Whalesborough luxury cottage and spa resort, near Bude, has taken back the lease on the land from husband and wife team Rosie and Tom Barclay.

The resort says the move will enable it to provide its restaurant and its guests’ welcome hampers with fresh, organic, seasonal fruit and vegetables, grown on the Whalesborough Estate, near Marhamchurch. 

They will be taking on a team to tend to the new Whalesborough Market Garden, who will embrace the Barclay family’s no-dig method, which avoids the use of machinery, fertilisers, or chemicals on the existing market garden footprint, and instead adopts an organic approach using green manures and cover crops. Any excess produce will be used to supply local food banks, and to feed Whalesborough’s alpacas, pigs, chickens, and goats, which staying guests can meet as part of the Whalesborough Little Farmers experience.

Away from market garden footprint, Whalesborough has planted more than 9,000 sunflower seeds, which will be ready to harvest in late summer.

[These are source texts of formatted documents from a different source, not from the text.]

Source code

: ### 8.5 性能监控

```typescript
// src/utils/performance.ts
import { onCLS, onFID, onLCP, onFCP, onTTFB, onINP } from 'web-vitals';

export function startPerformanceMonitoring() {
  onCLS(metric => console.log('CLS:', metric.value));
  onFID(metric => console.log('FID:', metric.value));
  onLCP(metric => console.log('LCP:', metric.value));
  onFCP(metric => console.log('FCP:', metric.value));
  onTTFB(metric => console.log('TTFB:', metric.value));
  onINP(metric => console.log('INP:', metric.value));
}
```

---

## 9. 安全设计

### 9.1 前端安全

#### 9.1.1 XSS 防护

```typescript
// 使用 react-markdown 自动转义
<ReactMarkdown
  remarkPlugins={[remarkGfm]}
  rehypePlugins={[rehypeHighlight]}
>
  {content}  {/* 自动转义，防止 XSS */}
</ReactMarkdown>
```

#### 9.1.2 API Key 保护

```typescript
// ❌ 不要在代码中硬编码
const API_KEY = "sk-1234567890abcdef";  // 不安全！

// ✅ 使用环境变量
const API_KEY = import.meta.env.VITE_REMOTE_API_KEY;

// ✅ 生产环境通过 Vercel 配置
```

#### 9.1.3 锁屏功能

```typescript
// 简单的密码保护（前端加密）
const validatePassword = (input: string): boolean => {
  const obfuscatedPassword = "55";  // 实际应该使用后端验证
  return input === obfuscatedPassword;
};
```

They have also sewn 22,000 pumpkin seeds in an additional field nearby, ready for the Halloween harvest.

Whalesborough also plans to introduce more than 15,000 Cornish Black Bees, which will be housed in hand-built hives at the market garden, to enhance pollination and to provide honey for guests.

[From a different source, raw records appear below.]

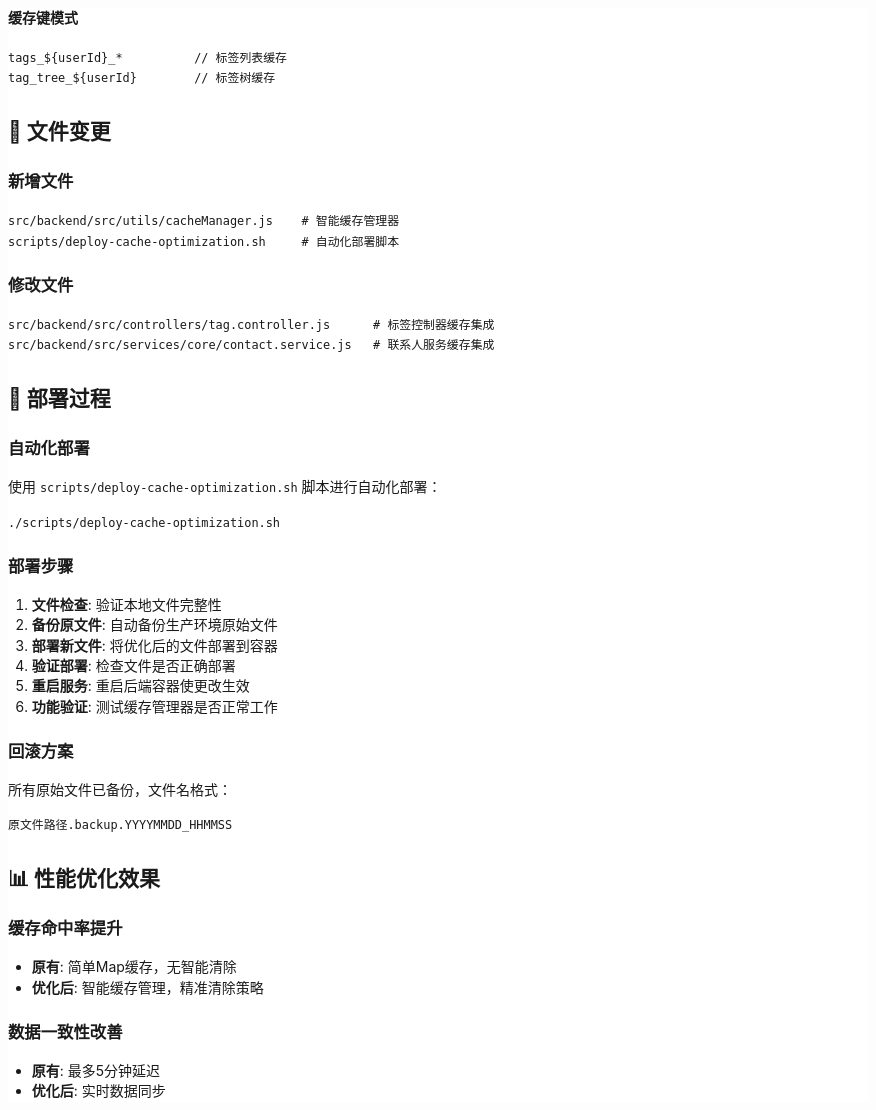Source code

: #### 缓存键模式
```
tags_${userId}_*          // 标签列表缓存
tag_tree_${userId}        // 标签树缓存
```

## 📁 文件变更

### 新增文件
```
src/backend/src/utils/cacheManager.js    # 智能缓存管理器
scripts/deploy-cache-optimization.sh     # 自动化部署脚本
```

### 修改文件
```
src/backend/src/controllers/tag.controller.js      # 标签控制器缓存集成
src/backend/src/services/core/contact.service.js   # 联系人服务缓存集成
```

## 🔄 部署过程

### 自动化部署
使用 `scripts/deploy-cache-optimization.sh` 脚本进行自动化部署：

```bash
./scripts/deploy-cache-optimization.sh
```

### 部署步骤
1. **文件检查**: 验证本地文件完整性
2. **备份原文件**: 自动备份生产环境原始文件
3. **部署新文件**: 将优化后的文件部署到容器
4. **验证部署**: 检查文件是否正确部署
5. **重启服务**: 重启后端容器使更改生效
6. **功能验证**: 测试缓存管理器是否正常工作

### 回滚方案
所有原始文件已备份，文件名格式：
```
原文件路径.backup.YYYYMMDD_HHMMSS
```

## 📊 性能优化效果

### 缓存命中率提升
- **原有**: 简单Map缓存，无智能清除
- **优化后**: 智能缓存管理，精准清除策略

### 数据一致性改善
- **原有**: 最多5分钟延迟
- **优化后**: 实时数据同步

The Barclays, who took over the lease on the one-acre of land from Whalesborough in August 2020, are moving on to set up a new market garden and hospitality business in Cornwall, which will see them continue to supply their existing client base, including the likes of Outlaw’s Fish Kitchen, and Outlaw’s New Road, as well as a many of Cornwall’s other leading restaurants.

Ben Nolan-Stone, managing director of Whalesborough luxury cottage and spa resort, said: “When Rosie and Tom came to us to let us know that they planned to move to a new site, we saw the immediate opportunity to add to and enhance our field-to-fork ethos.

“Over the last year this approach has seen us raise our own stock, providing The Weir restaurant with lamb and beef. Now, with the transfer of the market garden back to Whalesborough, we can add fresh fruit, herbs, vegetables, and even honey to the list of produce that’s raised, ripened or harvested from our own land.

“We wish Rosie and Tom the very best with their new venture. They have been wonderful custodians of the market garden. Now, we look forward to an exciting new chapter for Whalesborough with yet more land devoted to the production of fresh fruit and vegetables.”